Until I traveled, I never truly understood what was meant when people said your “mind wandered.” Now, my mind is often physically elsewhere, and this phenomenon leaves the question, “Where is my mind today?” open for debate.
There are some days I find my mind wandering. Yes, quite literally wandering. Down a road in Valencia, Spain that I walked dozens of times. On a train in the UK headed to a new destination. Meandering down cobblestoned roads in Georgetown. Perhaps even driving a road that I once maneuvered daily in North Carolina or Arizona.
Sometimes I see a place in my mind, and it feels just out of reach. Where was that? I can see it so clearly, but I’m not sure where it is. It’s a memory strong enough to remember visually, but I can’t put names or locations with the images.

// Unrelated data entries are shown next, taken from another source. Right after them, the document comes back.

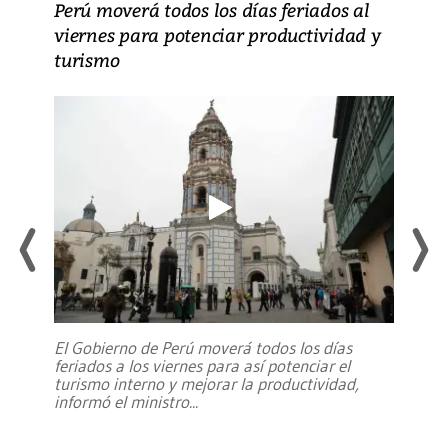
Perú moverá todos los días feriados al
viernes para potenciar productividad y
turismo
El Gobierno de Perú moverá todos los días
feriados a los viernes para así potenciar el
turismo interno y mejorar la productividad,
informó el ministro
...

And I wonder, does this happen to other people? Do places they’ve been and images their brain has stored haunt them all day long? What makes my mind select a certain place — yearn for a location — one day and seem to all but forget it the next?
I can hardly say it bothers me, but it’s like a tiny little film reel playing in the back of my mind, distracting me from what else I’m supposed to be doing. It’s a product of the travel I’ve done and the travel I want to do. Even when I am stationary, my mind is traveling.
Where is my mind today? And where is it going tomorrow? In some ways, it’s comforting to know that my brain will always remember places I’ve been, and maybe even in old age, I’ll have the pleasure of seeing them in my memory long after I’m able to physically visit. Perhaps it’s my mind granting me the freedom to travel forever…or at least that’s as much as I can hope.